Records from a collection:
• • •

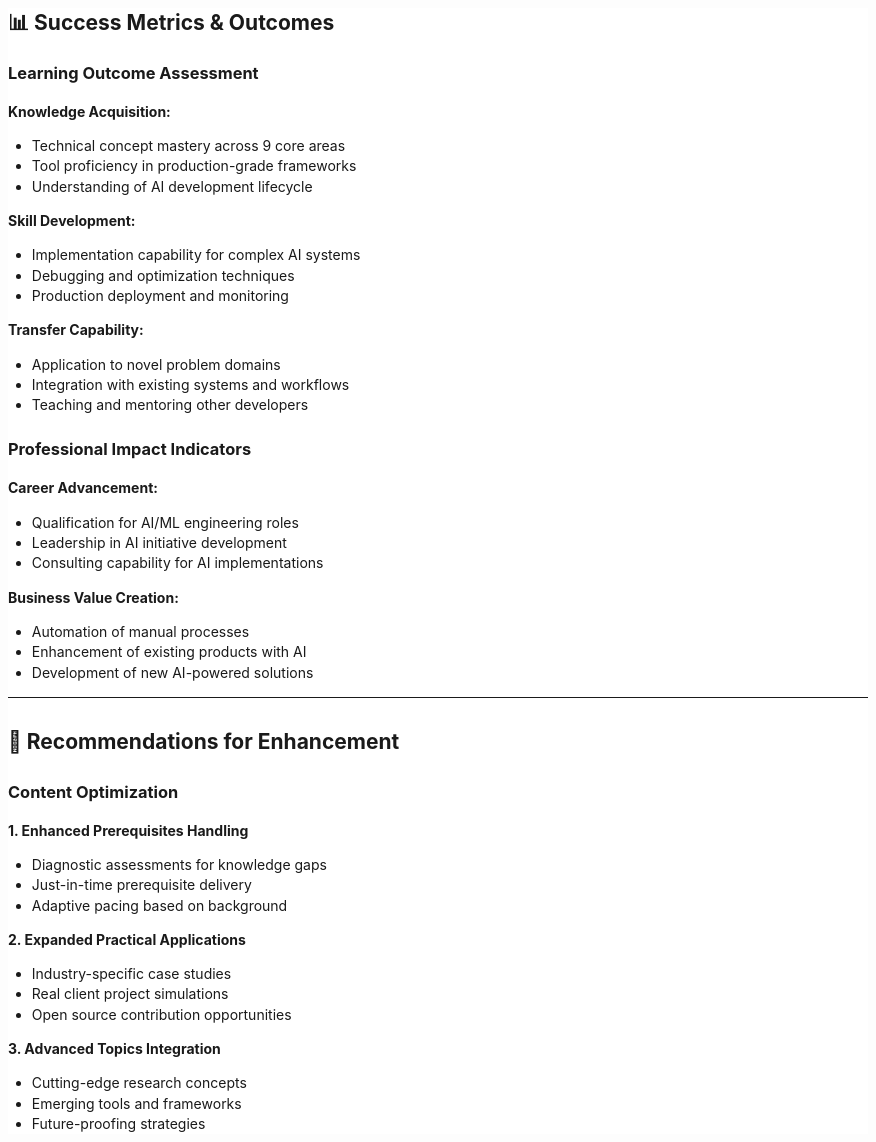 
## 📊 Success Metrics & Outcomes

### **Learning Outcome Assessment**

**Knowledge Acquisition:**
- Technical concept mastery across 9 core areas
- Tool proficiency in production-grade frameworks
- Understanding of AI development lifecycle

**Skill Development:**
- Implementation capability for complex AI systems
- Debugging and optimization techniques
- Production deployment and monitoring

**Transfer Capability:**
- Application to novel problem domains
- Integration with existing systems and workflows
- Teaching and mentoring other developers

### **Professional Impact Indicators**

**Career Advancement:**
- Qualification for AI/ML engineering roles
- Leadership in AI initiative development
- Consulting capability for AI implementations

**Business Value Creation:**
- Automation of manual processes
- Enhancement of existing products with AI
- Development of new AI-powered solutions

---

## 🔮 Recommendations for Enhancement

### **Content Optimization**

**1. Enhanced Prerequisites Handling**
- Diagnostic assessments for knowledge gaps
- Just-in-time prerequisite delivery
- Adaptive pacing based on background

**2. Expanded Practical Applications**
- Industry-specific case studies
- Real client project simulations
- Open source contribution opportunities

**3. Advanced Topics Integration**
- Cutting-edge research concepts
- Emerging tools and frameworks
- Future-proofing strategies
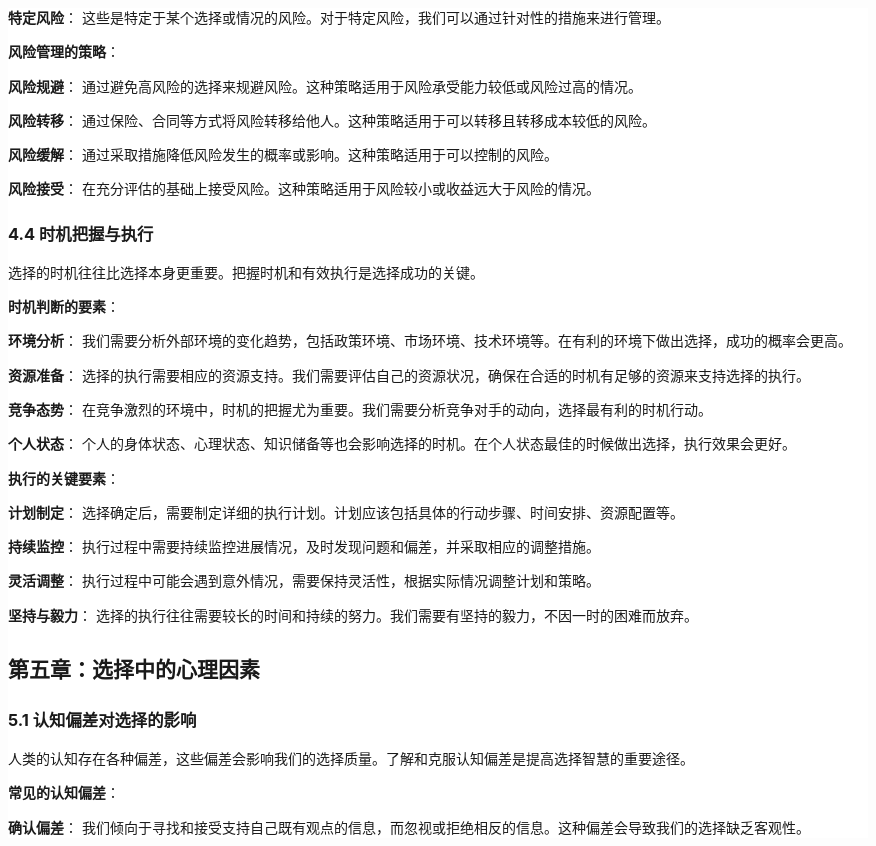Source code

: **特定风险**：
这些是特定于某个选择或情况的风险。对于特定风险，我们可以通过针对性的措施来进行管理。

**风险管理的策略**：

**风险规避**：
通过避免高风险的选择来规避风险。这种策略适用于风险承受能力较低或风险过高的情况。

**风险转移**：
通过保险、合同等方式将风险转移给他人。这种策略适用于可以转移且转移成本较低的风险。

**风险缓解**：
通过采取措施降低风险发生的概率或影响。这种策略适用于可以控制的风险。

**风险接受**：
在充分评估的基础上接受风险。这种策略适用于风险较小或收益远大于风险的情况。

### 4.4 时机把握与执行

选择的时机往往比选择本身更重要。把握时机和有效执行是选择成功的关键。

**时机判断的要素**：

**环境分析**：
我们需要分析外部环境的变化趋势，包括政策环境、市场环境、技术环境等。在有利的环境下做出选择，成功的概率会更高。

**资源准备**：
选择的执行需要相应的资源支持。我们需要评估自己的资源状况，确保在合适的时机有足够的资源来支持选择的执行。

**竞争态势**：
在竞争激烈的环境中，时机的把握尤为重要。我们需要分析竞争对手的动向，选择最有利的时机行动。

**个人状态**：
个人的身体状态、心理状态、知识储备等也会影响选择的时机。在个人状态最佳的时候做出选择，执行效果会更好。

**执行的关键要素**：

**计划制定**：
选择确定后，需要制定详细的执行计划。计划应该包括具体的行动步骤、时间安排、资源配置等。

**持续监控**：
执行过程中需要持续监控进展情况，及时发现问题和偏差，并采取相应的调整措施。

**灵活调整**：
执行过程中可能会遇到意外情况，需要保持灵活性，根据实际情况调整计划和策略。

**坚持与毅力**：
选择的执行往往需要较长的时间和持续的努力。我们需要有坚持的毅力，不因一时的困难而放弃。

## 第五章：选择中的心理因素

### 5.1 认知偏差对选择的影响

人类的认知存在各种偏差，这些偏差会影响我们的选择质量。了解和克服认知偏差是提高选择智慧的重要途径。

**常见的认知偏差**：

**确认偏差**：
我们倾向于寻找和接受支持自己既有观点的信息，而忽视或拒绝相反的信息。这种偏差会导致我们的选择缺乏客观性。
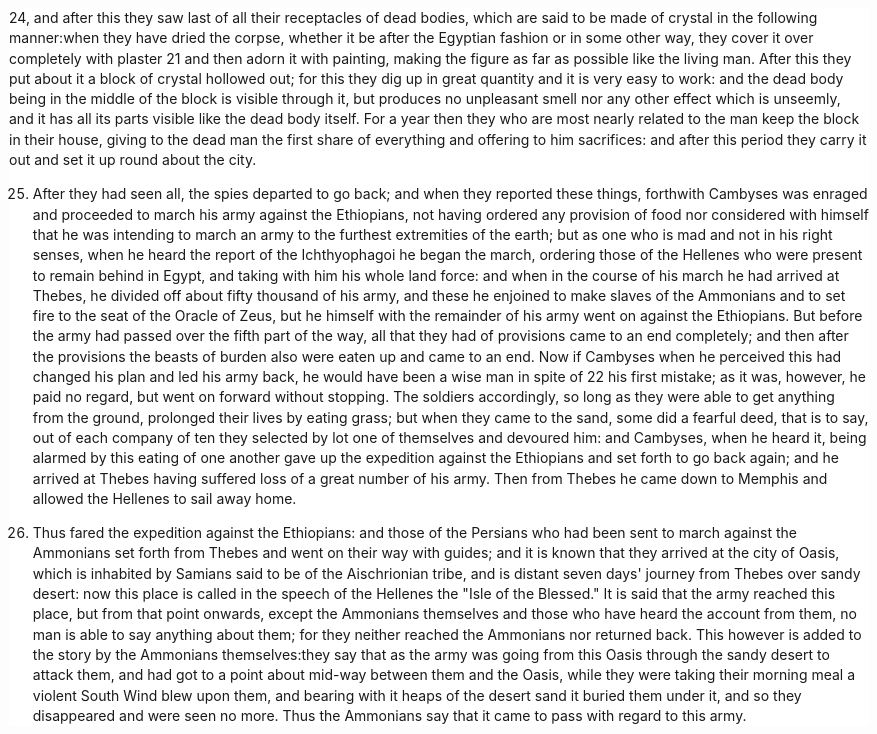 24, and after this they saw last of all their receptacles of dead
bodies, which are said to be made of crystal in the following
manner:when they have dried the corpse, whether it be after the
Egyptian fashion or in some other way, they cover it over completely
with plaster 21 and then adorn it with painting, making the figure as
far as possible like the living man. After this they put about it a
block of crystal hollowed out; for this they dig up in great quantity
and it is very easy to work: and the dead body being in the middle of
the block is visible through it, but produces no unpleasant smell nor
any other effect which is unseemly, and it has all its parts visible
like the dead body itself. For a year then they who are most nearly
related to the man keep the block in their house, giving to the dead man
the first share of everything and offering to him sacrifices: and after
this period they carry it out and set it up round about the city.

25. After they had seen all, the spies departed to go back; and when
they reported these things, forthwith Cambyses was enraged and proceeded
to march his army against the Ethiopians, not having ordered any
provision of food nor considered with himself that he was intending to
march an army to the furthest extremities of the earth; but as one who
is mad and not in his right senses, when he heard the report of the
Ichthyophagoi he began the march, ordering those of the Hellenes who
were present to remain behind in Egypt, and taking with him his whole
land force: and when in the course of his march he had arrived at
Thebes, he divided off about fifty thousand of his army, and these he
enjoined to make slaves of the Ammonians and to set fire to the seat of
the Oracle of Zeus, but he himself with the remainder of his army went
on against the Ethiopians. But before the army had passed over the
fifth part of the way, all that they had of provisions came to an end
completely; and then after the provisions the beasts of burden also were
eaten up and came to an end. Now if Cambyses when he perceived this had
changed his plan and led his army back, he would have been a wise man
in spite of 22 his first mistake; as it was, however, he paid no regard,
but went on forward without stopping. The soldiers accordingly, so long
as they were able to get anything from the ground, prolonged their lives
by eating grass; but when they came to the sand, some did a fearful
deed, that is to say, out of each company of ten they selected by lot
one of themselves and devoured him: and Cambyses, when he heard it,
being alarmed by this eating of one another gave up the expedition
against the Ethiopians and set forth to go back again; and he arrived
at Thebes having suffered loss of a great number of his army. Then from
Thebes he came down to Memphis and allowed the Hellenes to sail away
home.

26. Thus fared the expedition against the Ethiopians: and those of the
Persians who had been sent to march against the Ammonians set forth
from Thebes and went on their way with guides; and it is known that they
arrived at the city of Oasis, which is inhabited by Samians said to
be of the Aischrionian tribe, and is distant seven days' journey from
Thebes over sandy desert: now this place is called in the speech of the
Hellenes the "Isle of the Blessed." It is said that the army reached
this place, but from that point onwards, except the Ammonians themselves
and those who have heard the account from them, no man is able to say
anything about them; for they neither reached the Ammonians nor
returned back. This however is added to the story by the Ammonians
themselves:they say that as the army was going from this Oasis through
the sandy desert to attack them, and had got to a point about mid-way
between them and the Oasis, while they were taking their morning meal
a violent South Wind blew upon them, and bearing with it heaps of the
desert sand it buried them under it, and so they disappeared and were
seen no more. Thus the Ammonians say that it came to pass with regard to
this army.
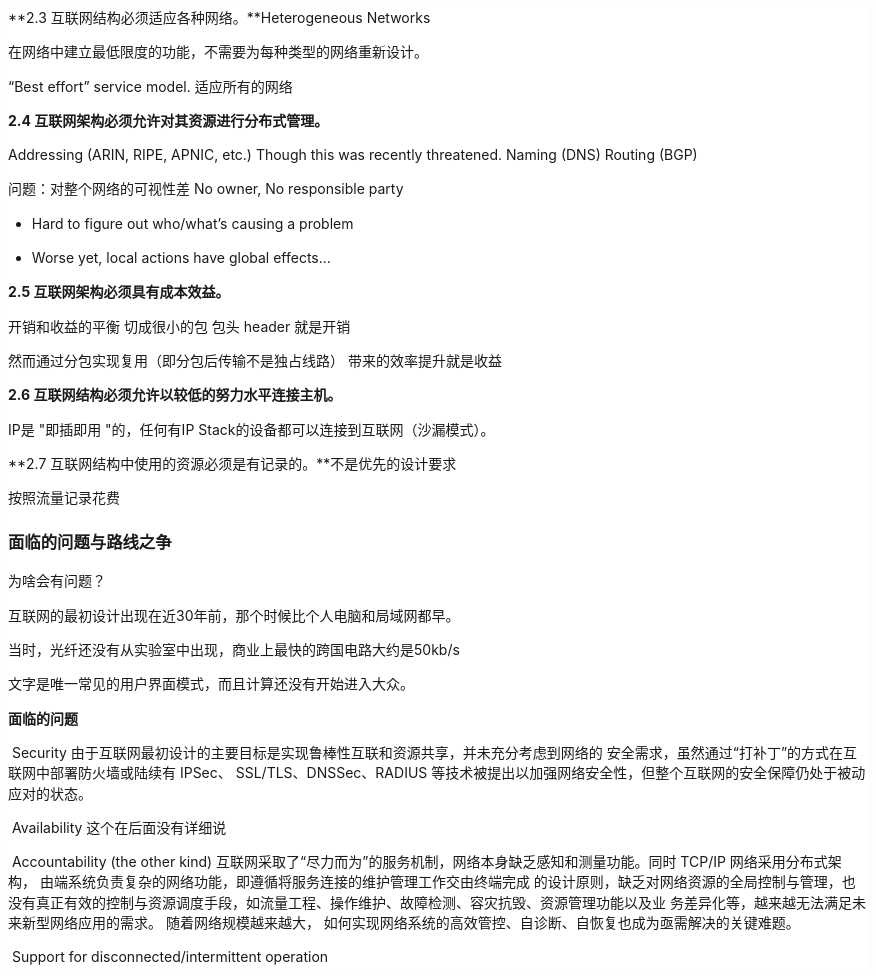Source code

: **2.3 互联网结构必须适应各种网络。**Heterogeneous Networks

在网络中建立最低限度的功能，不需要为每种类型的网络重新设计。

“Best effort” service model. 适应所有的网络

**2.4 互联网架构必须允许对其资源进行分布式管理。**

Addressing (ARIN, RIPE, APNIC, etc.)
	Though this was recently threatened.
Naming (DNS)
Routing (BGP)

问题：对整个网络的可视性差 No owner, No responsible party

- Hard to figure out who/what’s causing a problem

- Worse yet, local actions have global effects…

**2.5 互联网架构必须具有成本效益。**

开销和收益的平衡 切成很小的包 包头 header 就是开销

然而通过分包实现复用（即分包后传输不是独占线路） 带来的效率提升就是收益

**2.6 互联网结构必须允许以较低的努力水平连接主机。**

IP是 "即插即用 "的，任何有IP Stack的设备都可以连接到互联网（沙漏模式）。

**2.7 互联网结构中使用的资源必须是有记录的。**不是优先的设计要求

按照流量记录花费 



### 面临的问题与路线之争

为啥会有问题？

互联网的最初设计出现在近30年前，那个时候比个人电脑和局域网都早。

当时，光纤还没有从实验室中出现，商业上最快的跨国电路大约是50kb/s

文字是唯一常见的用户界面模式，而且计算还没有开始进入大众。

**面临的问题**

​    Security 由于互联网最初设计的主要目标是实现鲁棒性互联和资源共享，并未充分考虑到网络的 安全需求，虽然通过“打补丁”的方式在互联网中部署防火墙或陆续有 IPSec、 SSL/TLS、DNSSec、RADIUS 等技术被提出以加强网络安全性，但整个互联网的安全保障仍处于被动应对的状态。
​    

​	Availability 这个在后面没有详细说
​    

​	Accountability (the other kind) 互联网采取了“尽力而为”的服务机制，网络本身缺乏感知和测量功能。同时 TCP/IP 网络采用分布式架构， 由端系统负责复杂的网络功能，即遵循将服务连接的维护管理工作交由终端完成 的设计原则，缺乏对网络资源的全局控制与管理，也没有真正有效的控制与资源调度手段，如流量工程、操作维护、故障检测、容灾抗毁、资源管理功能以及业 务差异化等，越来越无法满足未来新型网络应用的需求。
随着网络规模越来越大， 如何实现网络系统的高效管控、自诊断、自恢复也成为亟需解决的关键难题。
​    

​	Support for disconnected/intermittent operation 
​    

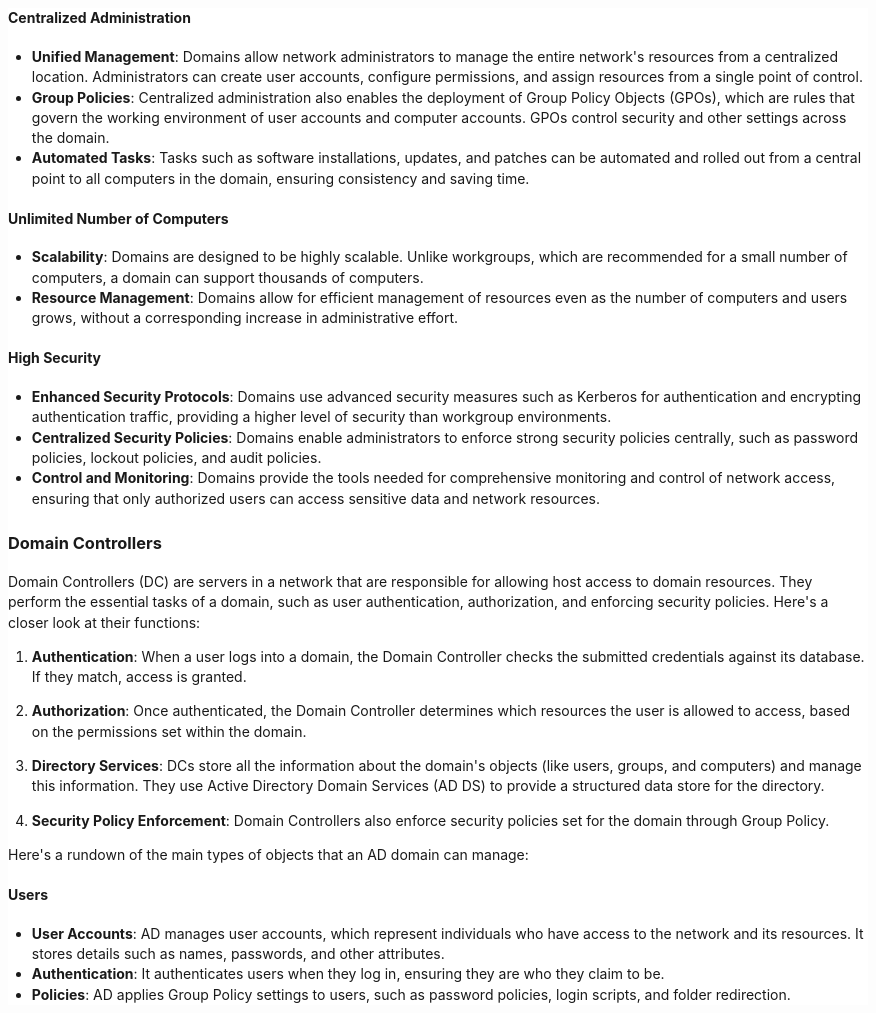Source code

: #### Centralized Administration

- **Unified Management**: Domains allow network administrators to manage the entire network's resources from a centralized location. Administrators can create user accounts, configure permissions, and assign resources from a single point of control.
- **Group Policies**: Centralized administration also enables the deployment of Group Policy Objects (GPOs), which are rules that govern the working environment of user accounts and computer accounts. GPOs control security and other settings across the domain.
- **Automated Tasks**: Tasks such as software installations, updates, and patches can be automated and rolled out from a central point to all computers in the domain, ensuring consistency and saving time.

#### Unlimited Number of Computers

- **Scalability**: Domains are designed to be highly scalable. Unlike workgroups, which are recommended for a small number of computers, a domain can support thousands of computers.
- **Resource Management**: Domains allow for efficient management of resources even as the number of computers and users grows, without a corresponding increase in administrative effort.

#### High Security

- **Enhanced Security Protocols**: Domains use advanced security measures such as Kerberos for authentication and encrypting authentication traffic, providing a higher level of security than workgroup environments.
- **Centralized Security Policies**: Domains enable administrators to enforce strong security policies centrally, such as password policies, lockout policies, and audit policies.
- **Control and Monitoring**: Domains provide the tools needed for comprehensive monitoring and control of network access, ensuring that only authorized users can access sensitive data and network resources.

### Domain Controllers

Domain Controllers (DC) are servers in a network that are responsible for allowing host access to domain resources. They perform the essential tasks of a domain, such as user authentication, authorization, and enforcing security policies. Here's a closer look at their functions:

1. **Authentication**: When a user logs into a domain, the Domain Controller checks the submitted credentials against its database. If they match, access is granted.
    
2. **Authorization**: Once authenticated, the Domain Controller determines which resources the user is allowed to access, based on the permissions set within the domain.
    
3. **Directory Services**: DCs store all the information about the domain's objects (like users, groups, and computers) and manage this information. They use Active Directory Domain Services (AD DS) to provide a structured data store for the directory.
    
4. **Security Policy Enforcement**: Domain Controllers also enforce security policies set for the domain through Group Policy.

Here's a rundown of the main types of objects that an AD domain can manage:

#### Users

- **User Accounts**: AD manages user accounts, which represent individuals who have access to the network and its resources. It stores details such as names, passwords, and other attributes.
- **Authentication**: It authenticates users when they log in, ensuring they are who they claim to be.
- **Policies**: AD applies Group Policy settings to users, such as password policies, login scripts, and folder redirection.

• • •

• What is expected: Using the entries above, repeat only the lines from the one containing "arrived at the" through the one containing "returned back. This", end lines included.

• Solution:
arrived at the city of Oasis, which is inhabited by Samians said to
be of the Aischrionian tribe, and is distant seven days' journey from
Thebes over sandy desert: now this place is called in the speech of the
Hellenes the "Isle of the Blessed." It is said that the army reached
this place, but from that point onwards, except the Ammonians themselves
and those who have heard the account from them, no man is able to say
anything about them; for they neither reached the Ammonians nor
returned back. This however is added to the story by the Ammonians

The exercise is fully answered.